Riziero “Richard” Bucci, a New York-based trumpeter and a proud member of Local 802 for almost six decades, died on Feb. 8, 2023. Born on Jan. 5, 1931, he began studying as a child in his native Bronx, with a teacher who followed the method of Alessandro Liberati. From a young age, Mr. Bucci emulated Pietro Capodiferro (1882–1953), maestro Liberati’s distinguished follower. Mr. Bucci met his idol in the Local 802 hiring hall one day, becoming his fortunate pupil for a short time before Mr. Capodiferro’s sudden passing. Mr. Bucci retained a lifelong love of Mr. Capodiferro’s artistry, even as he studied the playing of Maurice André and Soviet trumpeter Timofei Dokshitser, virtuosi whom he equally admired.
Mr. Bucci pursued parallel careers as a classical orchestral musician and soloist, eventually developing a specialty in the piccolo trumpet and the Baroque trumpet and organ repertoire. Through composers and fellow performers Harold Seletsky and Berge Kalajian, he met Aaron Copeland for discussions on experimental music. Mr. Bucci modified one of his trumpets to play quarter-tones for pieces composed by Mr. Seletsky and Mr. Kalajian. He also recorded television commercials for Mr. Seletsky, who conducted some sessions in the Roseland building (including a series for Air France with a memorable trumpet part).
Mr. Bucci trained himself in American dance band music and jazz, frequenting clubs in Greenwich Village and on 52nd street and making notations of solos played by the greats, including Dizzy Gillespie, Charlie Parker, and Miles Davis. He befriended Sonny Rollins, who generously helped the classical musician make stylistic adjustments. In the early 1950s, Mr. Rollins helped Mr. Bucci in another way: he advised him on how to aid colleagues then struggling with heroin addiction.
Mr. Bucci played in hotels, theatres, and nightclubs around New York City, including the Palladium, the Roosevelt Hotel (where he played for Ella Fitzgerald), the Old Roumanian on Allen St. (“B”-rated job), and the short-lived and improbably star-studded Neapolitan Nights in Midtown (an “A” job). The long list of performers he supported includes Julie Andrews, Tony Bennett, Cab Calloway, Liberace, and Barbra Streisand. He was eventually represented by Herb Sherry and as such became a regular at Brown’s Hotel in the Catskills, often as orchestra leader.
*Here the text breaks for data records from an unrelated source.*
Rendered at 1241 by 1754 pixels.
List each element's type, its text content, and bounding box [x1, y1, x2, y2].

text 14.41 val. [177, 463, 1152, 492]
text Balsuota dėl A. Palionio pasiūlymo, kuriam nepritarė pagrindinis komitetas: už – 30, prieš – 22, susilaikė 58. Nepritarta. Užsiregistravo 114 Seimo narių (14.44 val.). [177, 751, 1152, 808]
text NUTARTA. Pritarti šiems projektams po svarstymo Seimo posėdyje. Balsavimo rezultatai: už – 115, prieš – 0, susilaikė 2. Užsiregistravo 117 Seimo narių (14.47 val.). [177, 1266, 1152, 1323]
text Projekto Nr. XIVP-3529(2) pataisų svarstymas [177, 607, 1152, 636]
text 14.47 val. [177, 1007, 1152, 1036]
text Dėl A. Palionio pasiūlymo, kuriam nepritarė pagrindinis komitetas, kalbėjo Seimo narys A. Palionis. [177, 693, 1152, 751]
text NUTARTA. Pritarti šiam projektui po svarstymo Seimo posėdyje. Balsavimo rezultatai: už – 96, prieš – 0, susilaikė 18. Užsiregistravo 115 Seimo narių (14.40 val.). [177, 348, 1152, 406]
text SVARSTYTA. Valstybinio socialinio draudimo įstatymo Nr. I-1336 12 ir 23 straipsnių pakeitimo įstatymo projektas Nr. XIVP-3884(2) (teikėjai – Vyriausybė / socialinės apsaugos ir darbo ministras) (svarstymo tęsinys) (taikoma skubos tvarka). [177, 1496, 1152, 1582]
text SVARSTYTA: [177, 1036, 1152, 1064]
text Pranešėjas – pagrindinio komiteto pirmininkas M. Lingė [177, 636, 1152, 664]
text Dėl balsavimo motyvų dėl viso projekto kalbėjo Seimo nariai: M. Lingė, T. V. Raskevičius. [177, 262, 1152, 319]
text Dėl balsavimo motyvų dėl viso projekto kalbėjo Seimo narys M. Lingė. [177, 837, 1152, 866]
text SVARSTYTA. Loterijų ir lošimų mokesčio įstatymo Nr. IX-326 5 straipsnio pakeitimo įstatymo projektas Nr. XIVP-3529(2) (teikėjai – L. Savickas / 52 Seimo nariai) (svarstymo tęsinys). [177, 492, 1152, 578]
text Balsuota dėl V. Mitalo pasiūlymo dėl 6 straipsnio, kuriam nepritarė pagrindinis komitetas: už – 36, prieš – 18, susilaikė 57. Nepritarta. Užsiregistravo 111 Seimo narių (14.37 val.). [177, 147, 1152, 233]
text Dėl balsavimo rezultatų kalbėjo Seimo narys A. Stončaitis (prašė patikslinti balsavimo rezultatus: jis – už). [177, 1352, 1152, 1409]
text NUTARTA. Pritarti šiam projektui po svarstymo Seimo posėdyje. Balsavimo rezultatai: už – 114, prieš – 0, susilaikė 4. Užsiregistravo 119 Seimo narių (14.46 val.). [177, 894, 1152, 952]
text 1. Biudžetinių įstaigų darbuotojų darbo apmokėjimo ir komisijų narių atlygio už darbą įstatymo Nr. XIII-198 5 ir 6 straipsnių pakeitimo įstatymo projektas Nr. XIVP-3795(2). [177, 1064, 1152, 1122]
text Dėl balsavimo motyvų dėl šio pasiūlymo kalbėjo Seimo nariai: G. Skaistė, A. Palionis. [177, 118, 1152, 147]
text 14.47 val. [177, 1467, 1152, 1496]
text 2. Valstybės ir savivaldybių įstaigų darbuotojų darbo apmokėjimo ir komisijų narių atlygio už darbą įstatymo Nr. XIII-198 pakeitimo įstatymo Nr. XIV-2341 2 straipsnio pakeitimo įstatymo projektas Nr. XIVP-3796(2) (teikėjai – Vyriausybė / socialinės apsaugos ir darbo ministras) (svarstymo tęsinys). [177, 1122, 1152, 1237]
There he became acquainted with repeat headliners from Jerry Lewis to Rita Moreno, a favorite. He also led a smaller combo whose members included Mr. Kalajian as well as Lou Nigro and Lou Simon — two musicians who bequeathed some of their talents, respectively, to daughter Laura Nyro and son Paul Simon.
In the winters Mr. Bucci played on cruise ships operated by the Cunard and Holland America lines, exploring Cuba before and after the revolution with fellow trumpeter and Holocaust survivor Pinchas “Pete” Bagelman. In the 1970s and ‘80s he played on the Gorky and the Pushkin, Soviet ships that cruised the Caribbean. He was on the bridge of the Gorky when it was bombed by a Cuban exile group.
He was predeceased by his first wife, Elvira Cochran (d. 1992), once a New York cabaret singer and protégé of Perry Como, and his second wife, Myong San (d. 1998), a childhood refugee from US military killings of civilians at Nogeun-ri, Korea, in 1950. He is survived by three children, Richard, of Brooklyn, NY, Thomas, of Myrtle Beach SC, and Elizabeth, of Lindenhurst NY, and by five grandchildren.
Obituary submitted by Richard Bucci Jr.